A data pipeline is a software process that takes data from sources and pushes it to a destination. Most modern data pipelines are automated with an ETL (Extract, Transform, Load) platform.
How Does a Data Pipeline Work?
Data always needs to flow from one location to another for functions such as processing, analytics, syncing, or storing. This movement might need to occur daily, hourly, or even in real-time whenever a record is updated.
A data pipeline is the software that performs this task routinely and consistently. There are three main elements of a pipeline:
- Sources: A pipeline can draw data from multiple disparate sources. For example, data can come from production systems like a CRM, ERP, or a sales database.
- Destination: The ultimate destination for the data. This might often be a data mart, a data warehouse, a data lake, or a different relational database. Usually, a pipeline will only have one destination.
- Pipeline software: Software is required to export from the sources and import to the destination. In the past, this was performed with regularly scheduled batch jobs. This approach has mostly been replaced with automated ETL, which can run in real-time. This software may also perform transformations on data in transit so that it is formatted per the destination’s schema
One of the advantages of automated ETL is that administrators can make changes to the sources and destinations without compromising the pipeline.
What Data Flows through a Data Pipeline?
Any data can flow through a data pipeline. Broadly speaking, this means three classifications of data:
- Structured data: Data that’s already within a relational database structure. Full tables can be exported using API calls.
- Semi-structured data: This data may be handled as a file export, such as a JSON or CSV file.
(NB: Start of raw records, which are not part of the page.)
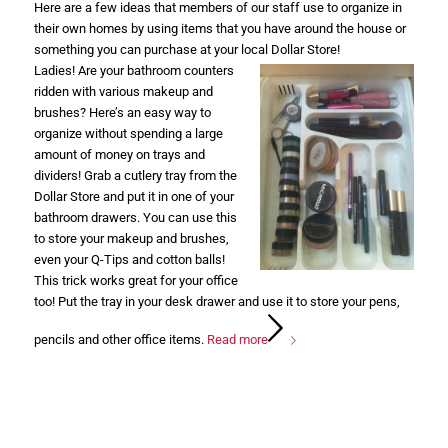
Here are a few ideas that members of our staff use to organize in
their own homes by using items that you have around the house or
something you can purchase at your local Dollar Store!
Ladies! Are your bathroom counters
ridden with various makeup and
brushes? Here’s an easy way to
organize without spending a large
amount of money on trays and
dividers! Grab a cutlery tray from the
Dollar Store and put it in one of your
bathroom drawers. You can use this
to store your makeup and brushes,
even your Q-Tips and cotton balls!
This trick works great for your office
too! Put the tray in your desk drawer and use it to store your pens,
pencils and other office items.
Read more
- Unstructured data: In this context, unstructured can refer to anything that’s not in a recognized database format. Text files, images, audio, and scans of documents are all examples of unstructured data.
To connect a source to the pipeline, the administrator must have adequate permissions to perform a data export. Each source has its own method for exporting data. In some instances, it may be necessary to write a script or application that pulls data from the source.
Automated ETL makes this process much easier. Platforms like Xplenty are pre-configured to integrate with a large library of popular data sources. This allows the platform to automatically obtain data from the sources, without the need for coding, configuration, or batch jobs.
How is Data Transformed in the Pipeline?
Data may or may not require transformation before it is delivered to the destination. Depending on the nature of the pipeline, this transformation might include:
- Data cleansing: Any erroneous values are amended or removed, including duplicates and null values.
- Data mapping: Data is converted to fit the schema of the destination database.
- Data harmonization: The data is further refined to ensure all values meet the logical rules of the destination database.
- Data enrichment: Multiple data sources are merged to create a single, more detailed source.
- Data masking: Sensitive values are obfuscated to preserve the privacy of the data’s subject.
If any transformation is to occur during transit, the administrator will define rules, including a master schema. These rules have to be applied and verified manually unless an automated ETL tool is used.
ETL will apply any changes automatically to all data that passes through the pipeline. This is done by way of a staging layer, in which data is copied to a version of the destination schema.
Where Can the Pipeline Deposit Data?
Pipelines can connect to any suitable data repository. The ultimate destination depends on the purpose of the pipeline.
- Relational database: The pipeline can connect to a simple relational database. This is most useful in scenarios when integrating multiple data sources, or when data must be transformed before production use.
- Data warehouse: Pipelines are essential for data warehousing. The pipeline can be configured to gather data from multiple sources, and then transform that data to fit the warehouse schema. ETL ensures that the warehouse is updated accurately in real-time.
- Data mart: Marts are subsections of a warehouse, with data collated for a specific business purpose. Data pipelines can help to supply these marts, ensuring that all data within the structure is relevant.
- Data lake: A data is an unstructured repository for large quantities of data. When a pipeline connects to a data lake, it often won’t perform any substantial data transformation. Instead, the data is loaded to the lake in a raw format, and analysts use advanced tools to navigate. This approach is known as ELT (Extract, Load, Transform), as opposed to ETL.
Most data pipelines are unidirectional, with data flowing from sources to the destination. This is often the most efficient approach, although some implementations allow for bidirectional pipelines.
Compliance and Security Implications of Data Pipelines
Transporting data carries a certain degree of risk. The data could become corrupted, be incorrectly transformed, or even be intercepted by a third party.
Strong security protocols are essential when planning a data pipeline. Automated ETL platforms remove much of the risk involved, as data is never directly exposed. Instead, the ETL platform queries the destinations via API, then securely transports the data to its destination. Because there’s no manual interaction with the data, there is little risk.
Some data protection laws, such as GDPR, can restrict the way organizations operate on data. Data quality standards must be maintained, and the data may not be allowed to leave the jurisdiction. This can be a problem when using a third-party service that is based in another country.
Also, data quality must be preserved at all times. Any errors in the final data could constitute a data protection breach, as well as compromising the integrity of the data.
For this reason, organizations must have a process for tracking data lineage. This is metadata that details where data originated from, where it has been transported to, and what kind of transformation has taken place.